▶ _Assignment_: Write out all of the data again, precisely as it appears.

▶ _Material shown_:
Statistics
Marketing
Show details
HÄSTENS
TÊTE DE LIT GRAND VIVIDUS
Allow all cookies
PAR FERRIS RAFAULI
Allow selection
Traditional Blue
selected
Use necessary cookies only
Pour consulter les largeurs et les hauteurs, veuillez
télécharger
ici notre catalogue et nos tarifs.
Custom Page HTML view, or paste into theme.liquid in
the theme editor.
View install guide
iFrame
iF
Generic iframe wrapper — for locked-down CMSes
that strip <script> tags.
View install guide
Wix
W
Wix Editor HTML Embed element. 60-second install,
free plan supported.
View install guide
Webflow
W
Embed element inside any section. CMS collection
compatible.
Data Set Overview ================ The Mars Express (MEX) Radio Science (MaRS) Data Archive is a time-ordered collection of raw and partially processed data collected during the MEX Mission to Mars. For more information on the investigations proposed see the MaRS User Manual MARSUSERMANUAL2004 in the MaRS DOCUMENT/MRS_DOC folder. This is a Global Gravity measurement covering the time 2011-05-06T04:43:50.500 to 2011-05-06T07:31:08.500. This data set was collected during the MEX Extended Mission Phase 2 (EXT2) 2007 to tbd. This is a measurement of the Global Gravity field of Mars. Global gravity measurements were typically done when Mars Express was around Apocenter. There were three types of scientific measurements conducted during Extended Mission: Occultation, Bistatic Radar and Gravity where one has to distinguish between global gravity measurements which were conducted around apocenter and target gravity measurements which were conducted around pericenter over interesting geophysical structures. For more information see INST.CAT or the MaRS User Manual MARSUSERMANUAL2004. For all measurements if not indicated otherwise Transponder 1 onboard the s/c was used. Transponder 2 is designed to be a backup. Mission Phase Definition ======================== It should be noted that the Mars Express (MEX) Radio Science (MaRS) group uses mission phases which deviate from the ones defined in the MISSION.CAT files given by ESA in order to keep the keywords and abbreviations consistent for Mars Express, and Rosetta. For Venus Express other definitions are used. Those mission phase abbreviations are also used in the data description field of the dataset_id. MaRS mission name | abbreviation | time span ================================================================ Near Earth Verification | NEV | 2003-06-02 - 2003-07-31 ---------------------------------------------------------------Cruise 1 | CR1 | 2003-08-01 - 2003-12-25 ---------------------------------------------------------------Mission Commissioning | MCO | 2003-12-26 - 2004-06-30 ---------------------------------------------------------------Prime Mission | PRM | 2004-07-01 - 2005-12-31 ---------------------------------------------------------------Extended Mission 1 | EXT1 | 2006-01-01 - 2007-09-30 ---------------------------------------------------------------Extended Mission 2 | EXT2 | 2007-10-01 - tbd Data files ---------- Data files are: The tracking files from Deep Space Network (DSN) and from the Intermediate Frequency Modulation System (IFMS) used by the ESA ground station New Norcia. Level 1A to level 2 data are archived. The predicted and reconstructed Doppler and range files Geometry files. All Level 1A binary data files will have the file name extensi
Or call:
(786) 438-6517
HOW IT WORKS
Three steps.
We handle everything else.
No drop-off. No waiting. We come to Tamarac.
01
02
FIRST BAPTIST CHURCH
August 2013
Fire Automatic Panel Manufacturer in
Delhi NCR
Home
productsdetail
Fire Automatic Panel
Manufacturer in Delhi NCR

▶ _Answer to this problem_:
Statistics
Marketing
Show details
HÄSTENS
TÊTE DE LIT GRAND VIVIDUS
Allow all cookies
PAR FERRIS RAFAULI
Allow selection
Traditional Blue
selected
Use necessary cookies only
Pour consulter les largeurs et les hauteurs, veuillez
télécharger
ici notre catalogue et nos tarifs.
Custom Page HTML view, or paste into theme.liquid in
the theme editor.
View install guide
iFrame
iF
Generic iframe wrapper — for locked-down CMSes
that strip <script> tags.
View install guide
Wix
W
Wix Editor HTML Embed element. 60-second install,
free plan supported.
View install guide
Webflow
W
Embed element inside any section. CMS collection
compatible.
Data Set Overview ================ The Mars Express (MEX) Radio Science (MaRS) Data Archive is a time-ordered collection of raw and partially processed data collected during the MEX Mission to Mars. For more information on the investigations proposed see the MaRS User Manual MARSUSERMANUAL2004 in the MaRS DOCUMENT/MRS_DOC folder. This is a Global Gravity measurement covering the time 2011-05-06T04:43:50.500 to 2011-05-06T07:31:08.500. This data set was collected during the MEX Extended Mission Phase 2 (EXT2) 2007 to tbd. This is a measurement of the Global Gravity field of Mars. Global gravity measurements were typically done when Mars Express was around Apocenter. There were three types of scientific measurements conducted during Extended Mission: Occultation, Bistatic Radar and Gravity where one has to distinguish between global gravity measurements which were conducted around apocenter and target gravity measurements which were conducted around pericenter over interesting geophysical structures. For more information see INST.CAT or the MaRS User Manual MARSUSERMANUAL2004. For all measurements if not indicated otherwise Transponder 1 onboard the s/c was used. Transponder 2 is designed to be a backup. Mission Phase Definition ======================== It should be noted that the Mars Express (MEX) Radio Science (MaRS) group uses mission phases which deviate from the ones defined in the MISSION.CAT files given by ESA in order to keep the keywords and abbreviations consistent for Mars Express, and Rosetta. For Venus Express other definitions are used. Those mission phase abbreviations are also used in the data description field of the dataset_id. MaRS mission name | abbreviation | time span ================================================================ Near Earth Verification | NEV | 2003-06-02 - 2003-07-31 ---------------------------------------------------------------Cruise 1 | CR1 | 2003-08-01 - 2003-12-25 ---------------------------------------------------------------Mission Commissioning | MCO | 2003-12-26 - 2004-06-30 ---------------------------------------------------------------Prime Mission | PRM | 2004-07-01 - 2005-12-31 ---------------------------------------------------------------Extended Mission 1 | EXT1 | 2006-01-01 - 2007-09-30 ---------------------------------------------------------------Extended Mission 2 | EXT2 | 2007-10-01 - tbd Data files ---------- Data files are: The tracking files from Deep Space Network (DSN) and from the Intermediate Frequency Modulation System (IFMS) used by the ESA ground station New Norcia. Level 1A to level 2 data are archived. The predicted and reconstructed Doppler and range files Geometry files. All Level 1A binary data files will have the file name extensi
Or call:
(786) 438-6517
HOW IT WORKS
Three steps.
We handle everything else.
No drop-off. No waiting. We come to Tamarac.
01
02
FIRST BAPTIST CHURCH
August 2013
Fire Automatic Panel Manufacturer in
Delhi NCR
Home
productsdetail
Fire Automatic Panel
Manufacturer in Delhi NCR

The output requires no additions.